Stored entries

..............................

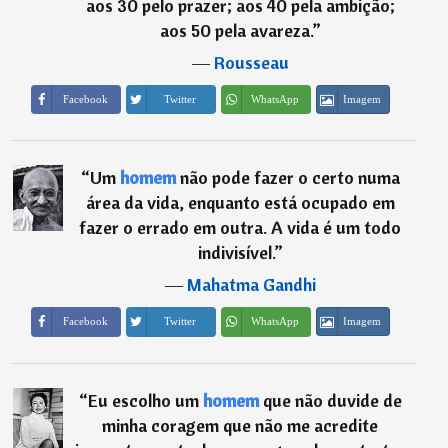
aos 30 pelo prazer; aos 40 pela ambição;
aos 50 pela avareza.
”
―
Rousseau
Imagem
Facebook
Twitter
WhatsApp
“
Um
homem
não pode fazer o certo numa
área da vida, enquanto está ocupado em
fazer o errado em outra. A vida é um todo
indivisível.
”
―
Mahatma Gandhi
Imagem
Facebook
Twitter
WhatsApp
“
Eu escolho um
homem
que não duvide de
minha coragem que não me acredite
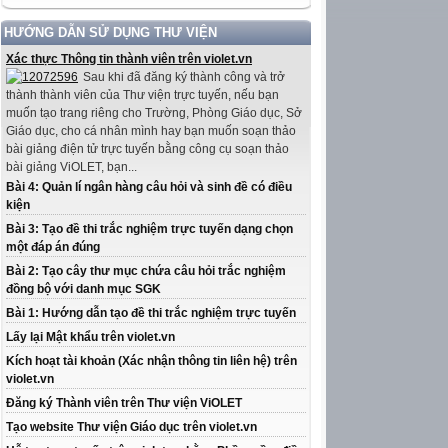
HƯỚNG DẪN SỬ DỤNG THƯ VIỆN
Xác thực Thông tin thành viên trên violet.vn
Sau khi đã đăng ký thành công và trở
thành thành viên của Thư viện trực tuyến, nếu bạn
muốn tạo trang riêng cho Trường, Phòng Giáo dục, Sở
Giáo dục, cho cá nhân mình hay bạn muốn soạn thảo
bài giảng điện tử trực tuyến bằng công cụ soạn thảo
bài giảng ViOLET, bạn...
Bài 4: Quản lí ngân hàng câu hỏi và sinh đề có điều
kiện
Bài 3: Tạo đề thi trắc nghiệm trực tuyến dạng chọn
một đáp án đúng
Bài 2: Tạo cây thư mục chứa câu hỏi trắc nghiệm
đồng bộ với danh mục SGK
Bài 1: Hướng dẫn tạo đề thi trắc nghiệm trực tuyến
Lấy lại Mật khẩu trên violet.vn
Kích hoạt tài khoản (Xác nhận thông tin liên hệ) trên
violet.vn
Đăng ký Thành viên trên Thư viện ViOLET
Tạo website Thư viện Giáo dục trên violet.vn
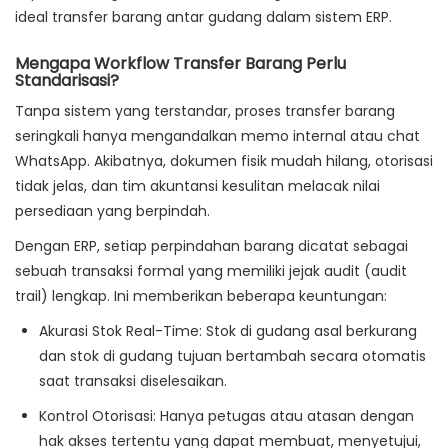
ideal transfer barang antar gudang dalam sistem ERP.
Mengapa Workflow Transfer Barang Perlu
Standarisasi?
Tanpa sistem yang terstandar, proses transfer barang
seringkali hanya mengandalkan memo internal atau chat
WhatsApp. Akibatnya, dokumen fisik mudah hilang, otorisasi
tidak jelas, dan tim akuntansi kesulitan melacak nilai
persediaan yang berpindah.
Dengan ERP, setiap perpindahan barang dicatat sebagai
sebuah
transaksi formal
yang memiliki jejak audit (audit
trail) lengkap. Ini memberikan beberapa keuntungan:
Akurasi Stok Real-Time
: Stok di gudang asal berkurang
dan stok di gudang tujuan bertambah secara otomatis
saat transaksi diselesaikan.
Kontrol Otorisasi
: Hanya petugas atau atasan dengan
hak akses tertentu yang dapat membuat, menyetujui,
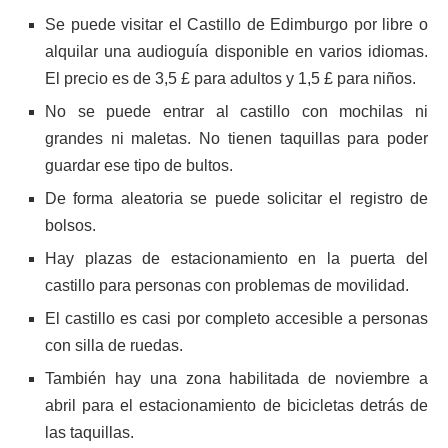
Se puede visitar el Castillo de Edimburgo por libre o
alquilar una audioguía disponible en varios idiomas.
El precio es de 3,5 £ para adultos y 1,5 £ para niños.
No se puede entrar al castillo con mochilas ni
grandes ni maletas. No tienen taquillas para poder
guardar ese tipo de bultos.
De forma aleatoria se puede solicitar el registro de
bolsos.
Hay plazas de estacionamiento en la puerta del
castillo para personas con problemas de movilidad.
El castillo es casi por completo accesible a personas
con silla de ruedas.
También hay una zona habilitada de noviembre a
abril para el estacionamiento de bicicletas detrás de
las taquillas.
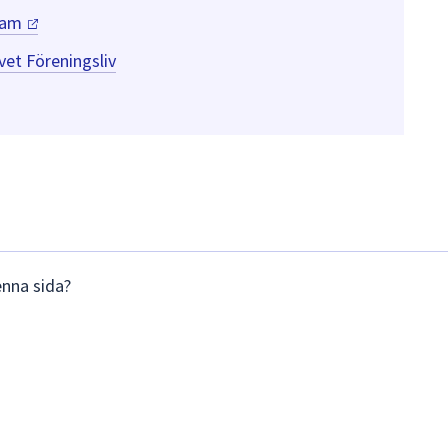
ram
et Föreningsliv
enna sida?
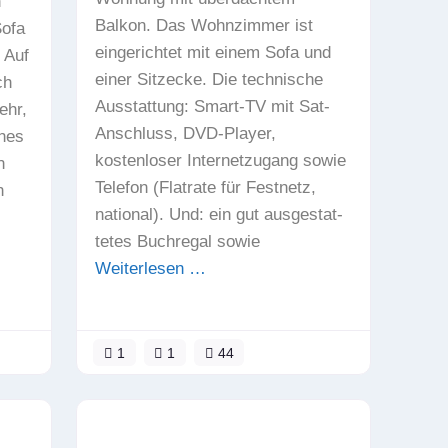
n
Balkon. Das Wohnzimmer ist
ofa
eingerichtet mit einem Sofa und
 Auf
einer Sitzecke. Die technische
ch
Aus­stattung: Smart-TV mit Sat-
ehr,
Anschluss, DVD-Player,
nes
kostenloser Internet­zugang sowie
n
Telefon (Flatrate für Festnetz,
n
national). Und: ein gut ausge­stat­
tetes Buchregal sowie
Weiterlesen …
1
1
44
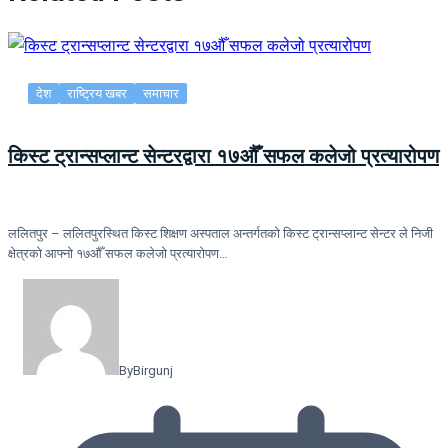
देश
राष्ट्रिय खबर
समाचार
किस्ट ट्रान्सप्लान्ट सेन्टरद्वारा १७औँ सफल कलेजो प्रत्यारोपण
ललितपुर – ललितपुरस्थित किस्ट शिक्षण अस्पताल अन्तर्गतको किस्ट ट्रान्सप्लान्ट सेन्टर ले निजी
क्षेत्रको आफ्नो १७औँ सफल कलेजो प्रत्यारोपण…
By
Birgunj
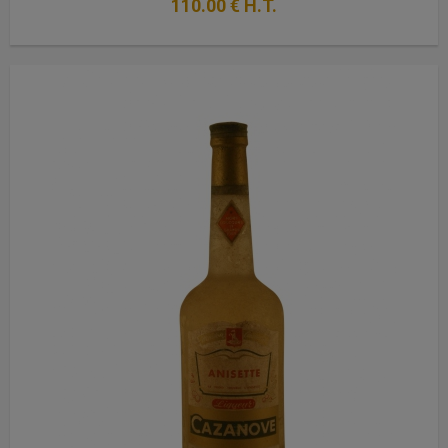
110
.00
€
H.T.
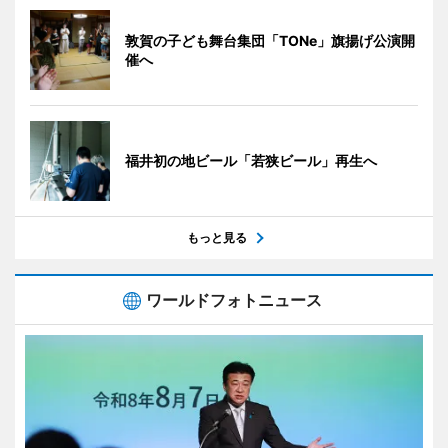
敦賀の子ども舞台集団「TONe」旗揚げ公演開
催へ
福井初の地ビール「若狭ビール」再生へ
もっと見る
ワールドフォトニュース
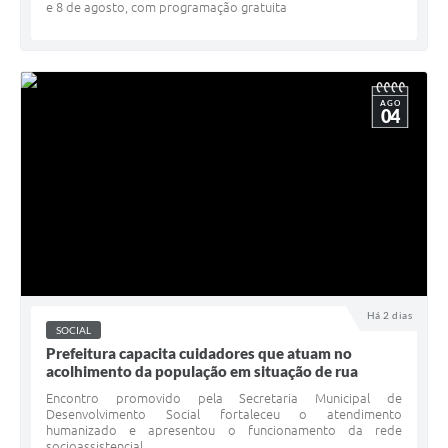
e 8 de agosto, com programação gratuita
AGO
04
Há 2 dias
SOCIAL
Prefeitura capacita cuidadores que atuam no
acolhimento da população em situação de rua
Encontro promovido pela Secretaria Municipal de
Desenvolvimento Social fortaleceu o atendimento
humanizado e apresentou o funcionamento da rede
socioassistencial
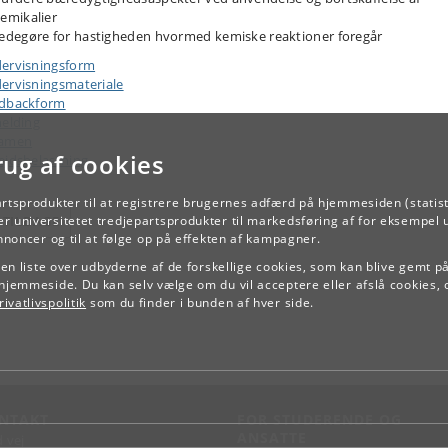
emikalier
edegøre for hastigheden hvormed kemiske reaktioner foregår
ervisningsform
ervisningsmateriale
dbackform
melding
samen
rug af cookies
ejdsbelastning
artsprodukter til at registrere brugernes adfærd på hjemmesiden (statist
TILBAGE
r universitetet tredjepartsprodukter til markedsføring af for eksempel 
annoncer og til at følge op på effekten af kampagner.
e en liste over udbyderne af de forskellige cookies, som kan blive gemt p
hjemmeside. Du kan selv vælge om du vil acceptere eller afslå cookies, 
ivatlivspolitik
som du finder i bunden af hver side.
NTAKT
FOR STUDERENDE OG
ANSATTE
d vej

..............................

Turn the text lines from all of the items into one numbered list, skipping blank lines. Leave the pictures out of your answer.

1. aos 30 pelo prazer; aos 40 pela ambição;
2. aos 50 pela avareza.
3. ”
4. ―
5. Rousseau
6. Imagem
7. Facebook
8. Twitter
9. WhatsApp
10. “
11. Um
12. homem
13. não pode fazer o certo numa
14. área da vida, enquanto está ocupado em
15. fazer o errado em outra. A vida é um todo
16. indivisível.
17. ”
18. ―
19. Mahatma Gandhi
20. Imagem
21. Facebook
22. Twitter
23. WhatsApp
24. “
25. Eu escolho um
26. homem
27. que não duvide de
28. minha coragem que não me acredite
29. HƯỚNG DẪN SỬ DỤNG THƯ VIỆN
30. Xác thực Thông tin thành viên trên violet.vn
31. Sau khi đã đăng ký thành công và trở
32. thành thành viên của Thư viện trực tuyến, nếu bạn
33. muốn tạo trang riêng cho Trường, Phòng Giáo dục, Sở
34. Giáo dục, cho cá nhân mình hay bạn muốn soạn thảo
35. bài giảng điện tử trực tuyến bằng công cụ soạn thảo
36. bài giảng ViOLET, bạn...
37. Bài 4: Quản lí ngân hàng câu hỏi và sinh đề có điều
38. kiện
39. Bài 3: Tạo đề thi trắc nghiệm trực tuyến dạng chọn
40. một đáp án đúng
41. Bài 2: Tạo cây thư mục chứa câu hỏi trắc nghiệm
42. đồng bộ với danh mục SGK
43. Bài 1: Hướng dẫn tạo đề thi trắc nghiệm trực tuyến
44. Lấy lại Mật khẩu trên violet.vn
45. Kích hoạt tài khoản (Xác nhận thông tin liên hệ) trên
46. violet.vn
47. Đăng ký Thành viên trên Thư viện ViOLET
48. Tạo website Thư viện Giáo dục trên violet.vn
49. ideal transfer barang antar gudang dalam sistem ERP.
50. Mengapa Workflow Transfer Barang Perlu
51. Standarisasi?
52. Tanpa sistem yang terstandar, proses transfer barang
53. seringkali hanya mengandalkan memo internal atau chat
54. WhatsApp. Akibatnya, dokumen fisik mudah hilang, otorisasi
55. tidak jelas, dan tim akuntansi kesulitan melacak nilai
56. persediaan yang berpindah.
57. Dengan ERP, setiap perpindahan barang dicatat sebagai
58. sebuah
59. transaksi formal
60. yang memiliki jejak audit (audit
61. trail) lengkap. Ini memberikan beberapa keuntungan:
62. Akurasi Stok Real-Time
63. : Stok di gudang asal berkurang
64. dan stok di gudang tujuan bertambah secara otomatis
65. saat transaksi diselesaikan.
66. Kontrol Otorisasi
67. : Hanya petugas atau atasan dengan
68. hak akses tertentu yang dapat membuat, menyetujui,
69. Se puede visitar el Castillo de Edimburgo por libre o
70. alquilar una audioguía disponible en varios idiomas.
71. El precio es de 3,5 £ para adultos y 1,5 £ para niños.
72. No se puede entrar al castillo con mochilas ni
73. grandes ni maletas. No tienen taquillas para poder
74. guardar ese tipo de bultos.
75. De forma aleatoria se puede solicitar el registro de
76. bolsos.
77. Hay plazas de estacionamiento en la puerta del
78. castillo para personas con problemas de movilidad.
79. El castillo es casi por completo accesible a personas
80. con silla de ruedas.
81. También hay una zona habilitada de noviembre a
82. abril para el estacionamiento de bicicletas detrás de
83. las taquillas.
84. ram
85. et Föreningsliv
86. enna sida?
87. n
88. Balkon. Das Wohnzimmer ist
89. ofa
90. eingerichtet mit einem Sofa und
91.  Auf
92. einer Sitzecke. Die technische
93. ch
94. Aus­stattung: Smart-TV mit Sat-
95. ehr,
96. Anschluss, DVD-Player,
97. nes
98. kostenloser Internet­zugang sowie
99. n
100. Telefon (Flatrate für Festnetz,
101. n
102. national). Und: ein gut ausge­stat­
103. tetes Buchregal sowie
104. Weiterlesen …
105. 1
106. 1
107. 44
108. देश
109. राष्ट्रिय खबर
110. समाचार
111. किस्ट ट्रान्सप्लान्ट सेन्टरद्वारा १७औँ सफल कलेजो प्रत्यारोपण
112. ललितपुर – ललितपुरस्थित किस्ट शिक्षण अस्पताल अन्तर्गतको किस्ट ट्रान्सप्लान्ट सेन्टर ले निजी
113. क्षेत्रको आफ्नो १७औँ सफल कलेजो प्रत्यारोपण…
114. By
115. Birgunj
116. 110
117. .00
118. €
119. H.T.
120. 敦賀の子ども舞台集団「TONe」旗揚げ公演開
121. 催へ
122. 福井初の地ビール「若狭ビール」再生へ
123. もっと見る
124. ワールドフォトニュース
125. e 8 de agosto, com programação gratuita
126. AGO
127. 04
128. Há 2 dias
129. SOCIAL
130. Prefeitura capacita cuidadores que atuam no
131. acolhimento da população em situação de rua
132. Encontro promovido pela Secretaria Municipal de
133. Desenvolvimento Social fortaleceu o atendimento
134. humanizado e apresentou o funcionamento da rede
135. socioassistencial
136. emikalier
137. edegøre for hastigheden hvormed kemiske reaktioner foregår
138. ervisningsform
139. ervisningsmateriale
140. dbackform
141. melding
142. samen
143. rug af cookies
144. ejdsbelastning
145. artsprodukter til at registrere brugernes adfærd på hjemmesiden (statist
146. TILBAGE
147. r universitetet tredjepartsprodukter til markedsføring af for eksempel 
148. annoncer og til at følge op på effekten af kampagner.
149. e en liste over udbyderne af de forskellige cookies, som kan blive gemt p
150. hjemmeside. Du kan selv vælge om du vil acceptere eller afslå cookies, 
151. ivatlivspolitik
152. som du finder i bunden af hver side.
153. NTAKT
154. FOR STUDERENDE OG
155. ANSATTE
156. d vej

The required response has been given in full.